▸ Your goal
Wherever a picture appears in the data below, omit it, and restate everything else word for word.

*** Available data

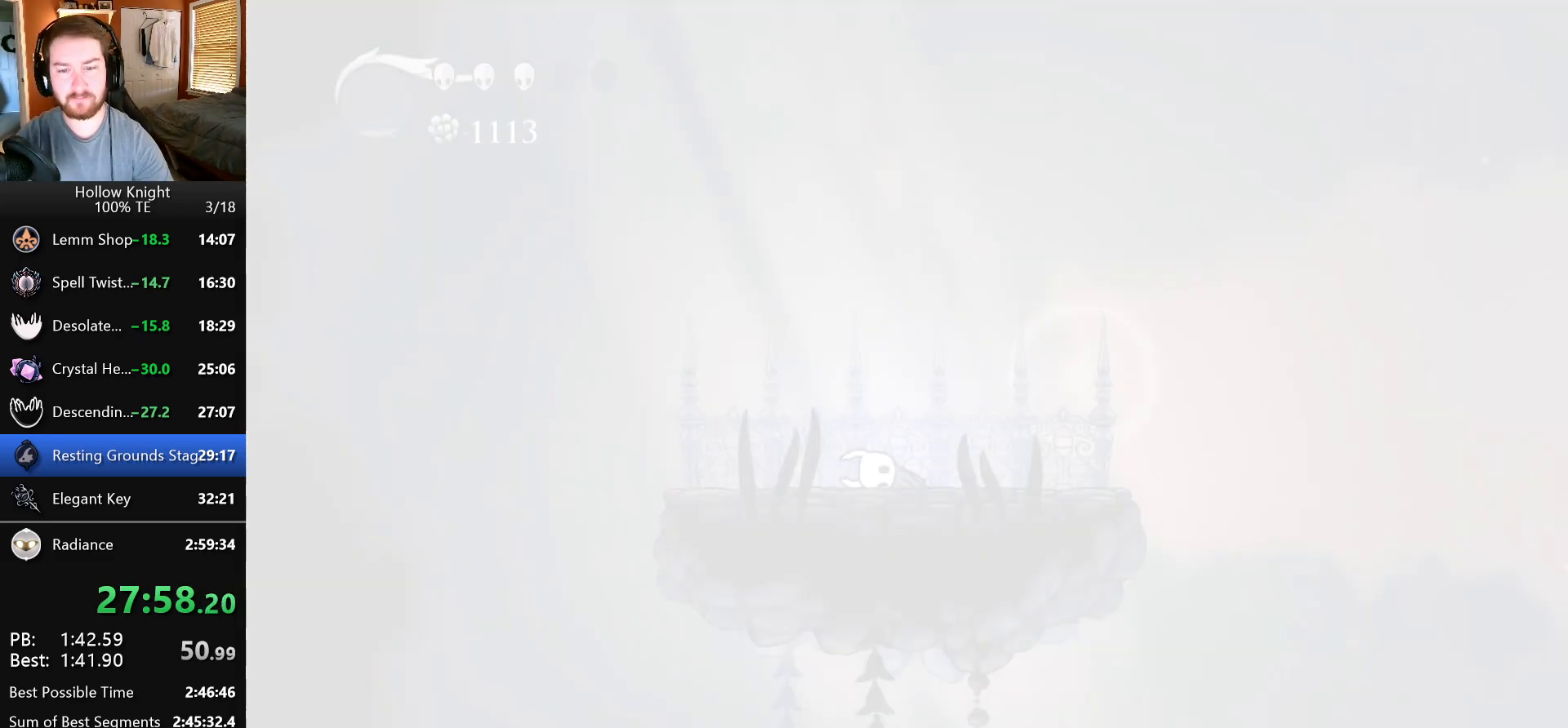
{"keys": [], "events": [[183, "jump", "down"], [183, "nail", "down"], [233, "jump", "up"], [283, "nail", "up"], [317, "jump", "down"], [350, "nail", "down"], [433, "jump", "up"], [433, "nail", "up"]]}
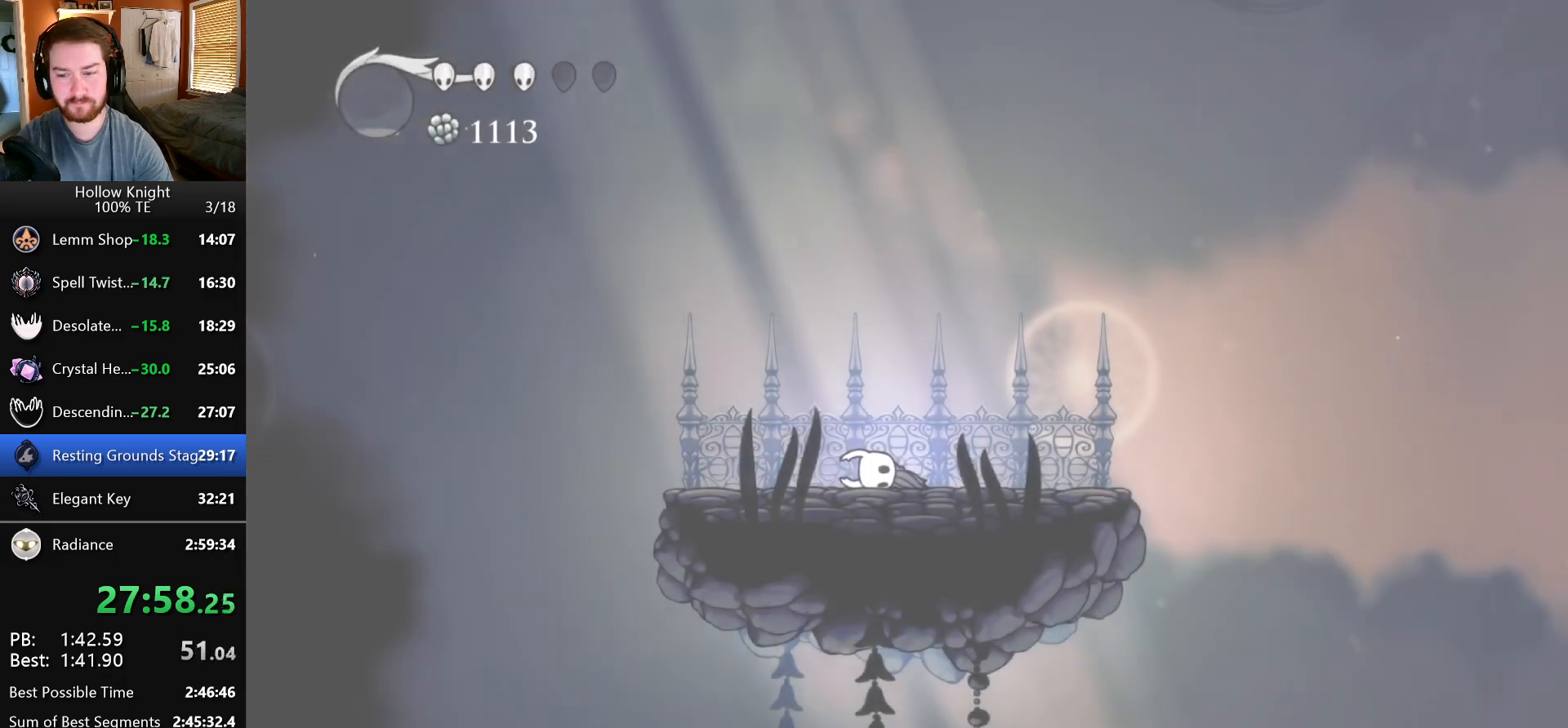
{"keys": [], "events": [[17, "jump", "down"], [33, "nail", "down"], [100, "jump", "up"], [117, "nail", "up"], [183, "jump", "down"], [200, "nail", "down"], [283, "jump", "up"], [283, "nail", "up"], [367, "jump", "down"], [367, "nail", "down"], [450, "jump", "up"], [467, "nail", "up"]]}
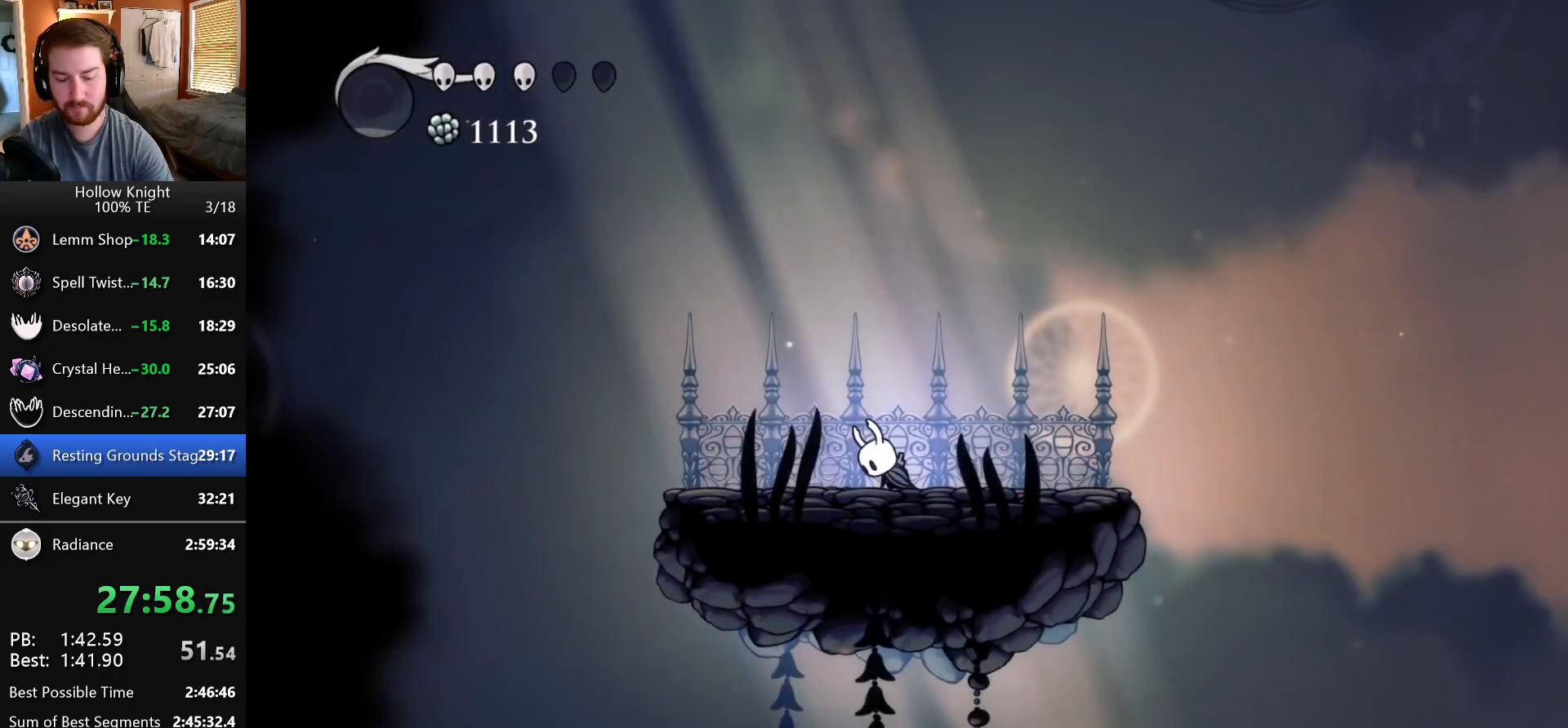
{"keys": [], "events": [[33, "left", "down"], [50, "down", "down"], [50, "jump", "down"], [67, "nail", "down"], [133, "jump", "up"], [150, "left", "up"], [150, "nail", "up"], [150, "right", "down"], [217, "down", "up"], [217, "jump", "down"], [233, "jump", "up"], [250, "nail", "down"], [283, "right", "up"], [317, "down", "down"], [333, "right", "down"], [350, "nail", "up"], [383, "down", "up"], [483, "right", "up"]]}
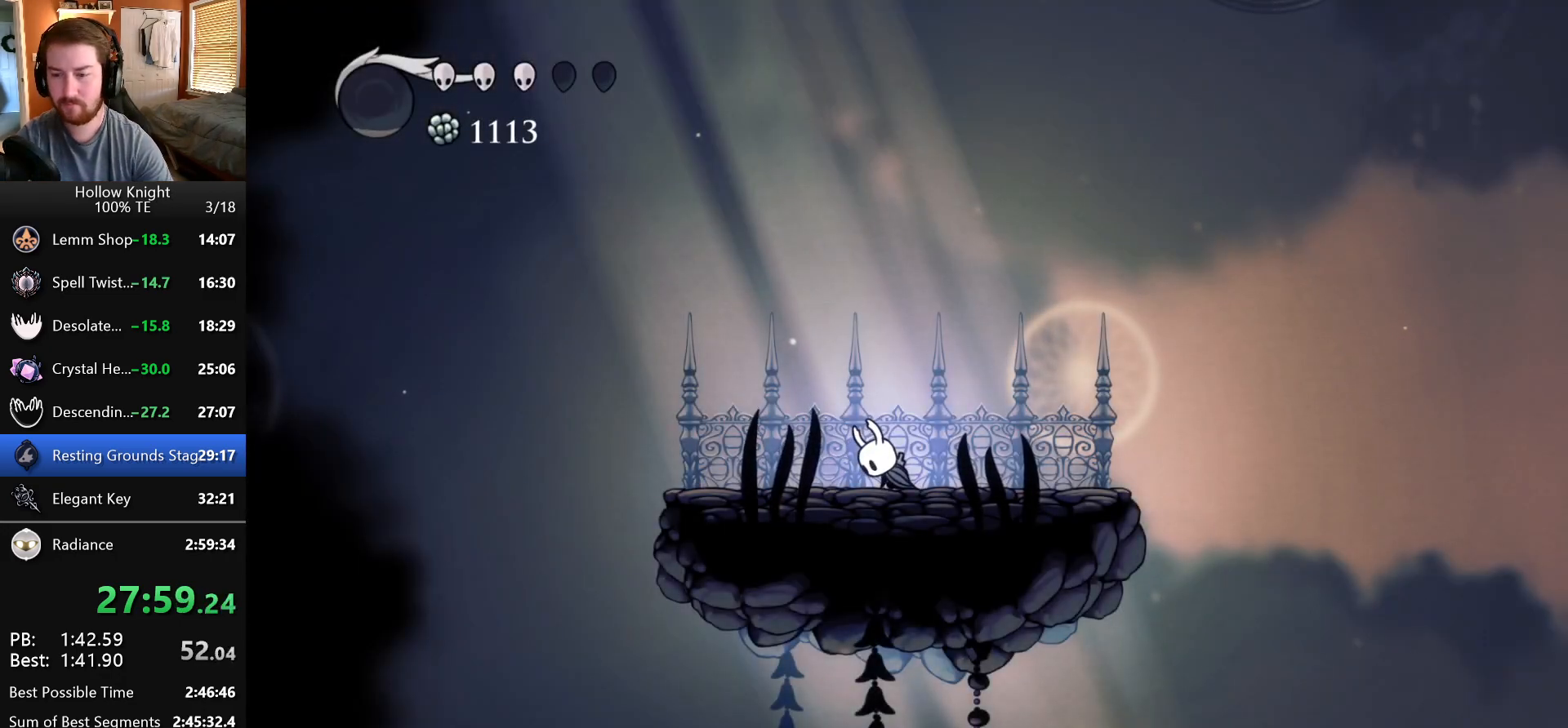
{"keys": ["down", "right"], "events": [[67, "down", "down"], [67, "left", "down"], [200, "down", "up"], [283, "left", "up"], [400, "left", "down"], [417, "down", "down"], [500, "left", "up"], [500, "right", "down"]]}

******

▸ Task output
{"keys": [], "events": [[183, "jump", "down"], [183, "nail", "down"], [233, "jump", "up"], [283, "nail", "up"], [317, "jump", "down"], [350, "nail", "down"], [433, "jump", "up"], [433, "nail", "up"]]}
{"keys": [], "events": [[17, "jump", "down"], [33, "nail", "down"], [100, "jump", "up"], [117, "nail", "up"], [183, "jump", "down"], [200, "nail", "down"], [283, "jump", "up"], [283, "nail", "up"], [367, "jump", "down"], [367, "nail", "down"], [450, "jump", "up"], [467, "nail", "up"]]}
{"keys": [], "events": [[33, "left", "down"], [50, "down", "down"], [50, "jump", "down"], [67, "nail", "down"], [133, "jump", "up"], [150, "left", "up"], [150, "nail", "up"], [150, "right", "down"], [217, "down", "up"], [217, "jump", "down"], [233, "jump", "up"], [250, "nail", "down"], [283, "right", "up"], [317, "down", "down"], [333, "right", "down"], [350, "nail", "up"], [383, "down", "up"], [483, "right", "up"]]}
{"keys": ["down", "right"], "events": [[67, "down", "down"], [67, "left", "down"], [200, "down", "up"], [283, "left", "up"], [400, "left", "down"], [417, "down", "down"], [500, "left", "up"], [500, "right", "down"]]}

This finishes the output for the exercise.